§ THE RECORDS
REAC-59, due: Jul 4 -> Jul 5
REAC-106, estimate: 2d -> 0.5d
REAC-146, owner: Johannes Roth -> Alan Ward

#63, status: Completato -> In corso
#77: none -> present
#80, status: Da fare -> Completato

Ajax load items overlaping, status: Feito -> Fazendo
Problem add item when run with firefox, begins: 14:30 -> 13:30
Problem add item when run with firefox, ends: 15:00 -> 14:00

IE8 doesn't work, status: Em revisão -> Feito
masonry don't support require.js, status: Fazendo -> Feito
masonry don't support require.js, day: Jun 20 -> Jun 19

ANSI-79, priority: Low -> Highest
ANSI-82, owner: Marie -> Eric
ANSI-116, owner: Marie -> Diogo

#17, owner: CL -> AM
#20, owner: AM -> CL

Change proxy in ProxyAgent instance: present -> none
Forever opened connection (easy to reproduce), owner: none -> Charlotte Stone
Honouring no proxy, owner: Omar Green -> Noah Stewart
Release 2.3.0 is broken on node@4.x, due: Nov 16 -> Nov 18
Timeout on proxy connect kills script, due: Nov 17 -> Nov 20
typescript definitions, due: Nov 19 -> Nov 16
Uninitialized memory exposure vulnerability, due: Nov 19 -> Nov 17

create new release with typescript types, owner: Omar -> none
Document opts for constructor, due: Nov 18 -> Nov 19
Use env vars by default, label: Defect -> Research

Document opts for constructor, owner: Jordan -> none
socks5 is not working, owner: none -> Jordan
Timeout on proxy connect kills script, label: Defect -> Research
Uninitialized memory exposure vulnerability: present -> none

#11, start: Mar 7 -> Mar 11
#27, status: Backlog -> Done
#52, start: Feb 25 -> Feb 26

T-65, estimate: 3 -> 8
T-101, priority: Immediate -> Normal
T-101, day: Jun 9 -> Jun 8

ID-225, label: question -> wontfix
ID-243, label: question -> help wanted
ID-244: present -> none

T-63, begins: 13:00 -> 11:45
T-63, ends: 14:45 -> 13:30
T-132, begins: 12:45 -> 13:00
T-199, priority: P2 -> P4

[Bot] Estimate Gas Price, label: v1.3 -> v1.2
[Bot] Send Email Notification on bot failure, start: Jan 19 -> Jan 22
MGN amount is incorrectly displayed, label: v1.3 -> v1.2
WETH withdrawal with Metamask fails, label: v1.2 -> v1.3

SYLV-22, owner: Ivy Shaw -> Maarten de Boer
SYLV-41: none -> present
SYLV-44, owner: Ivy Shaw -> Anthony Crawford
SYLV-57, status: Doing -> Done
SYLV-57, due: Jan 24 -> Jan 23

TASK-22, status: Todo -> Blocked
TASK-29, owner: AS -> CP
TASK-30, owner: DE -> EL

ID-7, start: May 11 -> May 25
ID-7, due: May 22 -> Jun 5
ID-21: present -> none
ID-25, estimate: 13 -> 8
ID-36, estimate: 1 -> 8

§ TASK GOAL
State only the number of lines in these entries that contain "Marie".

§ YOUR SOLUTION
2